Pictures must not appear in the copy. Restate exactly the lines below from the one with "Alle News ansehen" through the one with "Mostrar todo", inclusive.

## Page images and extracted text
=== Section Start ===

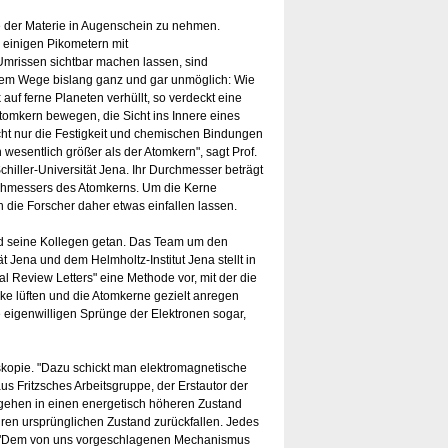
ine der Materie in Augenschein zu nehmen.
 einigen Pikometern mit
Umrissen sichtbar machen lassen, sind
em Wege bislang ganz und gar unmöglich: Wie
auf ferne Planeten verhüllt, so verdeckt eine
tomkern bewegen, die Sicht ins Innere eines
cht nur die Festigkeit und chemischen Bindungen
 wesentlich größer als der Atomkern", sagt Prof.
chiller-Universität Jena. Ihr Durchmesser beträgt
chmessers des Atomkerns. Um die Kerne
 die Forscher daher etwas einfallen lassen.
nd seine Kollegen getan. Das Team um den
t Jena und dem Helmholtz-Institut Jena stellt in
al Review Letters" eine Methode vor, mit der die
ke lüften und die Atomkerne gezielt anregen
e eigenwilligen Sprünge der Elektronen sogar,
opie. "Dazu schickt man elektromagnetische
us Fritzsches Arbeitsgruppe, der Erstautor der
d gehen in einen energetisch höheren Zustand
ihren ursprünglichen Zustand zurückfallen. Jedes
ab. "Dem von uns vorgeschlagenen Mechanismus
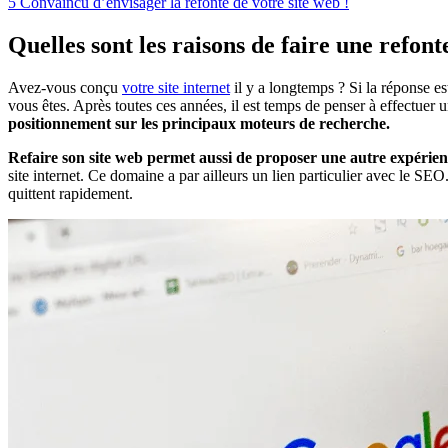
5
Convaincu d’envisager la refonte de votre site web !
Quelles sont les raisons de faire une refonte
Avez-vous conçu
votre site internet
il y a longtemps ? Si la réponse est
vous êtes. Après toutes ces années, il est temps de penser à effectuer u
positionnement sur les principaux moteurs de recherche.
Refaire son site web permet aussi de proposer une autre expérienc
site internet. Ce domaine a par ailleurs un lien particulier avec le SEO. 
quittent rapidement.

=== Section End ===
=== Section Start ===

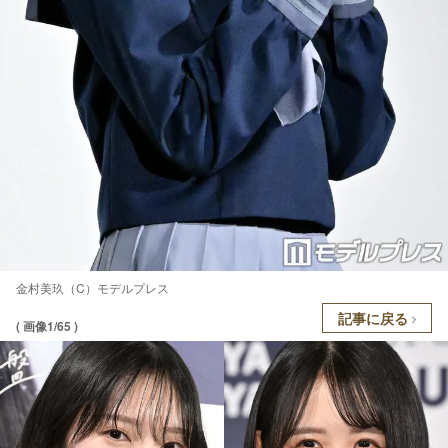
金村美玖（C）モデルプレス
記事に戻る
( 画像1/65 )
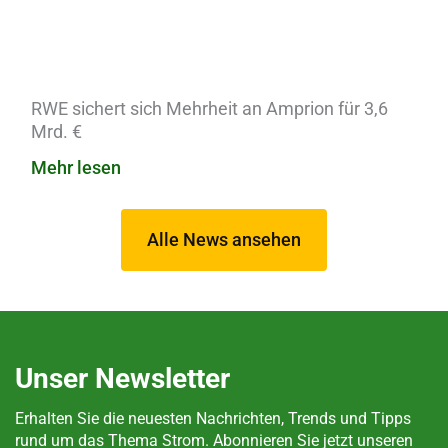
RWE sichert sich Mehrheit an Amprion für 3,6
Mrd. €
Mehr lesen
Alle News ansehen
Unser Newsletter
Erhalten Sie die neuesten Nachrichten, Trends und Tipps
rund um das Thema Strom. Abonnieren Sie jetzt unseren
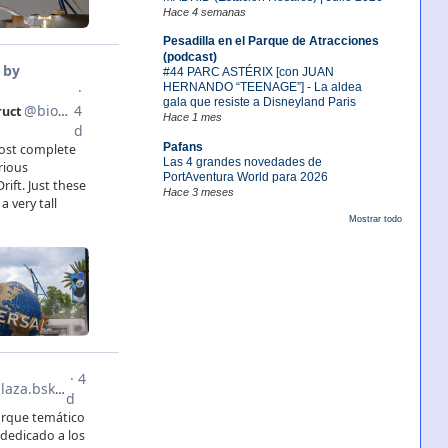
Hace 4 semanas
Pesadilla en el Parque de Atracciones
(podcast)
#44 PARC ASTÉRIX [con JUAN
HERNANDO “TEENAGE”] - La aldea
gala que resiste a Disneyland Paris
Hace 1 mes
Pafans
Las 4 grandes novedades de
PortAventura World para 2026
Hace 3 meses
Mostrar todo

=== Section End ===

## Your response
Alle News ansehen
Unser Newsletter
Erhalten Sie die neuesten Nachrichten, Trends und Tipps
rund um das Thema Strom. Abonnieren Sie jetzt unseren
Hace 4 semanas
Pesadilla en el Parque de Atracciones
(podcast)
#44 PARC ASTÉRIX [con JUAN
HERNANDO “TEENAGE”] - La aldea
gala que resiste a Disneyland Paris
Hace 1 mes
Pafans
Las 4 grandes novedades de
PortAventura World para 2026
Hace 3 meses
Mostrar todo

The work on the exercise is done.